=== Reading text ===
It was a more substantial roll, but flattened well when rolling out and fried beautifully.
Homemade Green Onion Cakes: Freezing or Frying
At this point, the onion cakes may be frozen. I froze them on cookie sheets overnight, then separated each with parchment paper squares, and packed into ziplock labelled and dated bags. Those smaller bags went into one bigger bag for double protection. Frying frozen onion cake instructions are in the recipe. If frying, wait until the oil sizzles! About 2 minutes per side should do it. You can see how they should look, below.
Ah, the golden glory. But sadly, you cannot taste the crispy outer texture combined with the soft chewy layered homemade onion cake.
Look at those layers!
Homemade Green Onion Cakes: Serving the Onion Cakes
Serve immediately upon frying as they are spectacular hot off the grill. I like mine with a little sweet and hot dipping sauce, but nothing is necessary as they are also really delicious plain.
===
→ **Job a**
Please reproduce the green onion cake text word for word, in full.
=== Excerpted data ===
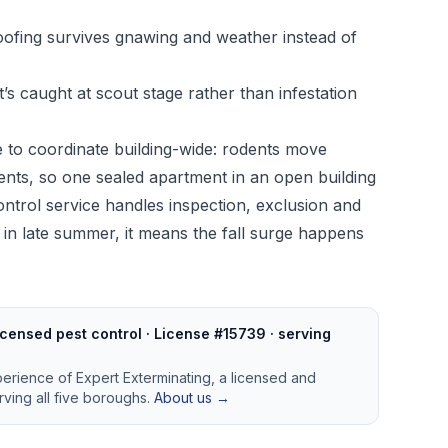
roofing survives gnawing and weather instead of
, it’s caught at scout stage rather than infestation
ime to coordinate building-wide: rodents move
ts, so one sealed apartment in an open building
ontrol service
handles inspection, exclusion and
in late summer, it means the fall surge happens
censed pest control · License #15739 · serving
perience of Expert Exterminating, a licensed and
ving all five boroughs.
About us →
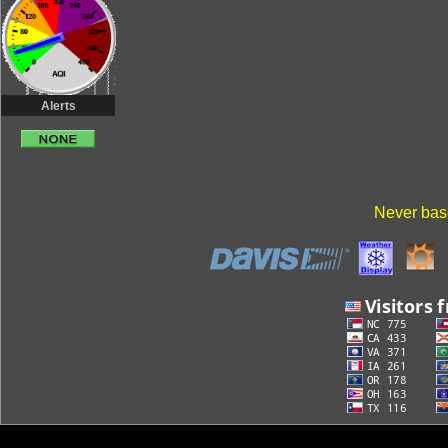
Alerts
Never base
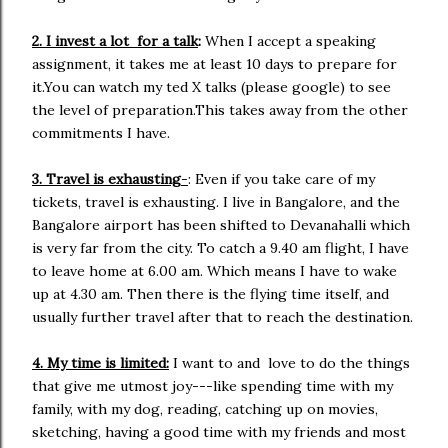
2. I invest a lot for a talk
:
When I accept a speaking
assignment, it takes me at least 10 days to prepare for
it.You can watch my ted X talks (please google) to see
the level of preparation.This takes away from the other
commitments I have.
3. Travel is exhausting
-
: Even if you take care of my
tickets, travel is exhausting. I live in Bangalore, and the
Bangalore airport has been shifted to Devanahalli which
is very far from the city. To catch a 9.40 am flight, I have
to leave home at 6.00 am. Which means I have to wake
up at 4.30 am. Then there is the flying time itself, and
usually further travel after that to reach the destination.
4. My time is limited:
I want to and love to do the things
that give me utmost joy---like spending time with my
family, with my dog, reading, catching up on movies,
sketching, having a good time with my friends and most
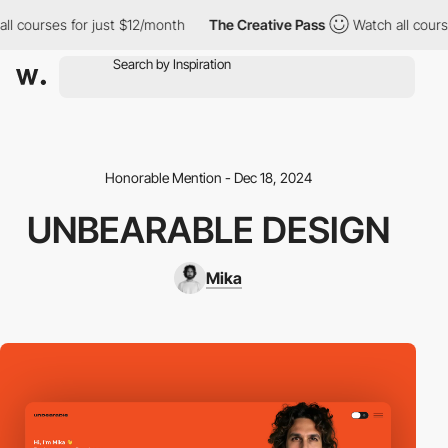
 courses for just $12/month
The Creative Pass
Watch all courses
Honorable Mention - Dec 18, 2024
UNBEARABLE DESIGN
Mika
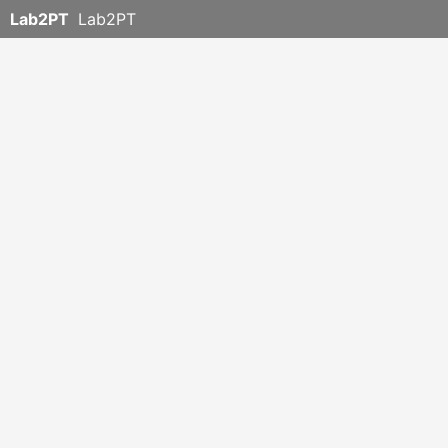
Lab2PT
Lab2PT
===
→ **Job b**
Quote the entries exactly, starting at the line that contains "courses for just $12/month" and ending at the last line of the entries, with both ends included. Leave the pictures out.

→ **Task solution a**
It was a more substantial roll, but flattened well when rolling out and fried beautifully.
Homemade Green Onion Cakes: Freezing or Frying
At this point, the onion cakes may be frozen. I froze them on cookie sheets overnight, then separated each with parchment paper squares, and packed into ziplock labelled and dated bags. Those smaller bags went into one bigger bag for double protection. Frying frozen onion cake instructions are in the recipe. If frying, wait until the oil sizzles! About 2 minutes per side should do it. You can see how they should look, below.
Ah, the golden glory. But sadly, you cannot taste the crispy outer texture combined with the soft chewy layered homemade onion cake.
Look at those layers!
Homemade Green Onion Cakes: Serving the Onion Cakes
Serve immediately upon frying as they are spectacular hot off the grill. I like mine with a little sweet and hot dipping sauce, but nothing is necessary as they are also really delicious plain.

→ **Task solution b**
 courses for just $12/month
The Creative Pass
Watch all courses
Honorable Mention - Dec 18, 2024
UNBEARABLE DESIGN
Mika
Lab2PT
Lab2PT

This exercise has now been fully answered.